§ **RECORDED INFORMATION**
--------------------------------------------------

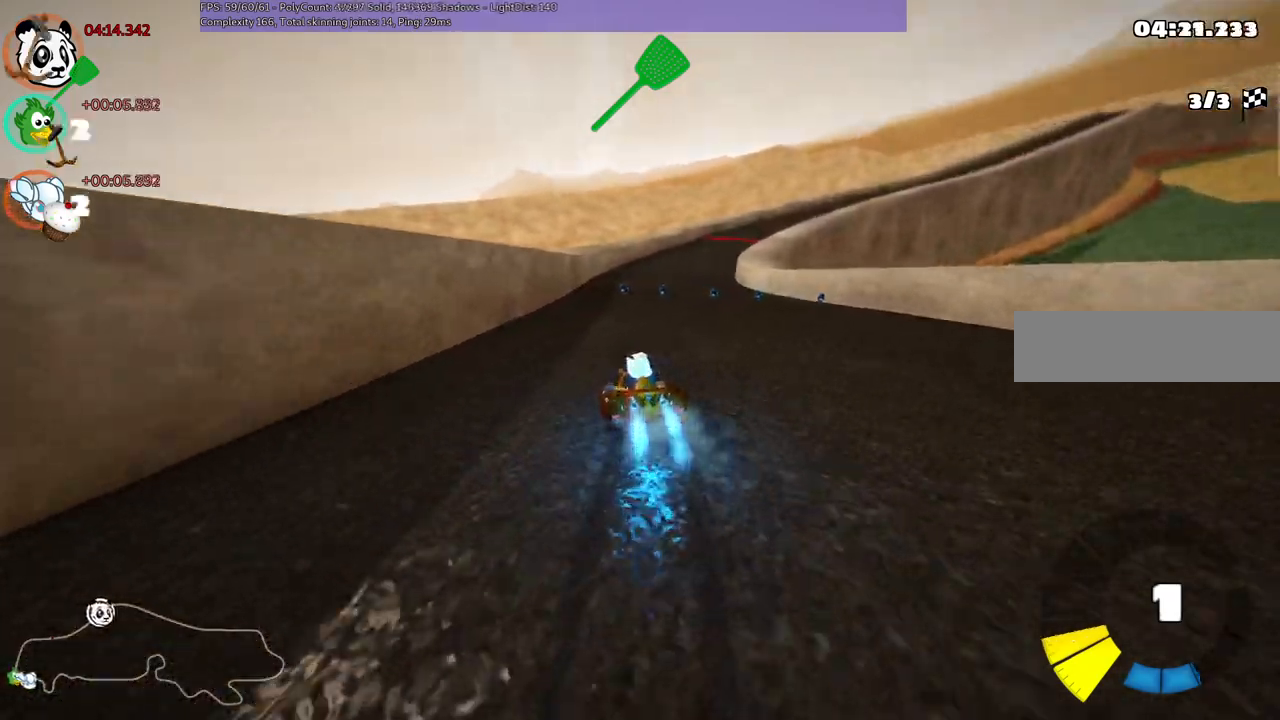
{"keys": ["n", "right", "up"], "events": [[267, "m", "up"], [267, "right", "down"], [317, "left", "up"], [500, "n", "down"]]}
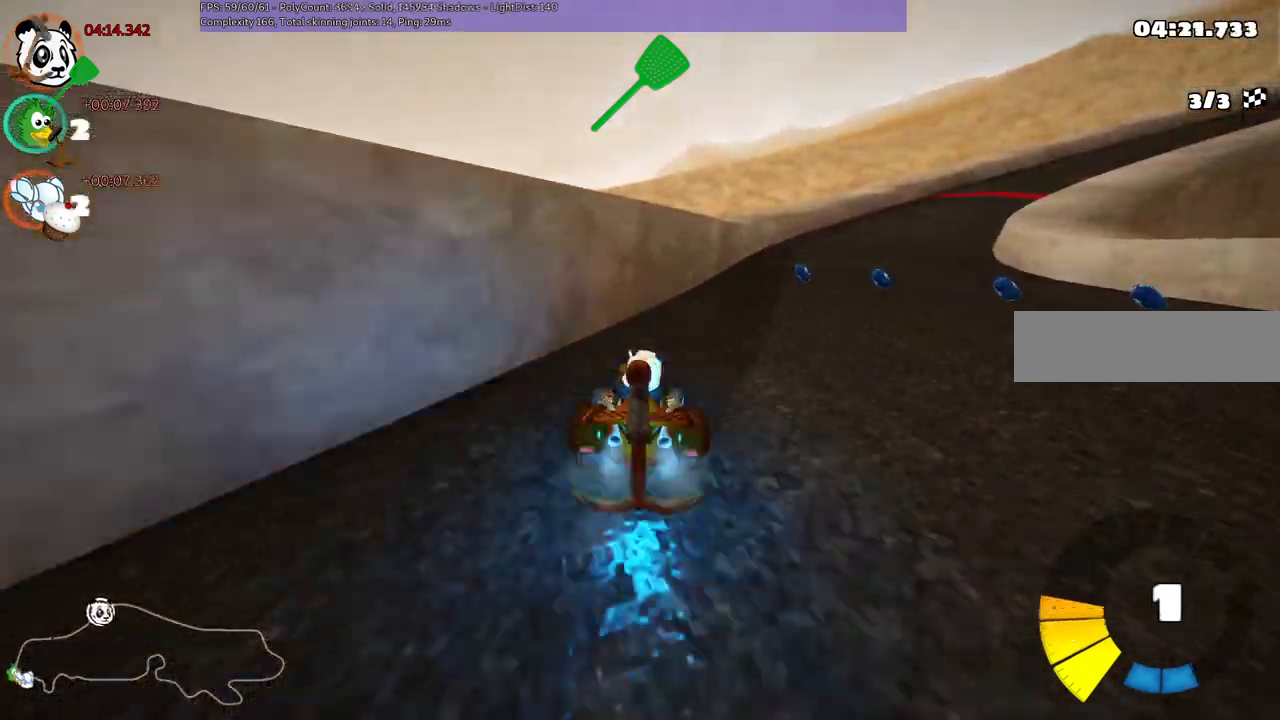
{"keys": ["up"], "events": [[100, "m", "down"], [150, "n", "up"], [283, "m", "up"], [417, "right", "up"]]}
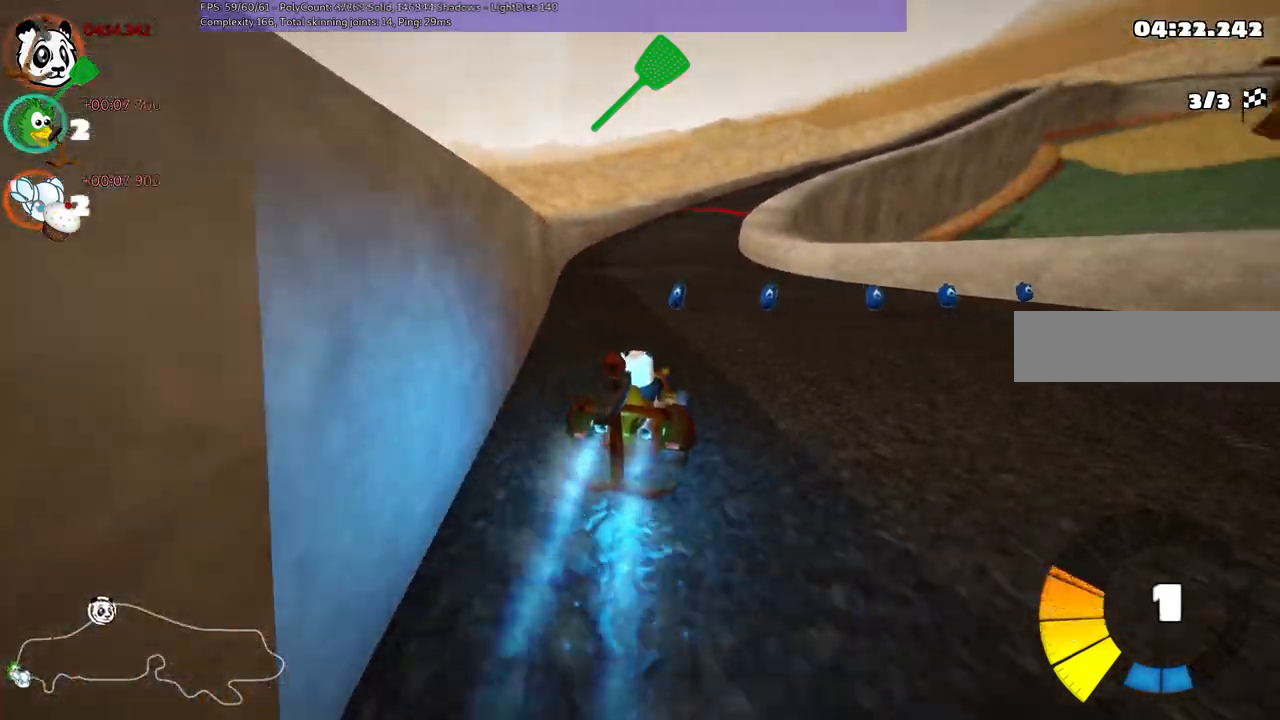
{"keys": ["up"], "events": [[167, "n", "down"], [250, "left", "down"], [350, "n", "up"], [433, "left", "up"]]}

--------------------------------------------------

§ **WORK TO COMPLETE**
From the data above, write out everything exactly except the pictures.

§ **RESULT OF THIS EXERCISE**
{"keys": ["n", "right", "up"], "events": [[267, "m", "up"], [267, "right", "down"], [317, "left", "up"], [500, "n", "down"]]}
{"keys": ["up"], "events": [[100, "m", "down"], [150, "n", "up"], [283, "m", "up"], [417, "right", "up"]]}
{"keys": ["up"], "events": [[167, "n", "down"], [250, "left", "down"], [350, "n", "up"], [433, "left", "up"]]}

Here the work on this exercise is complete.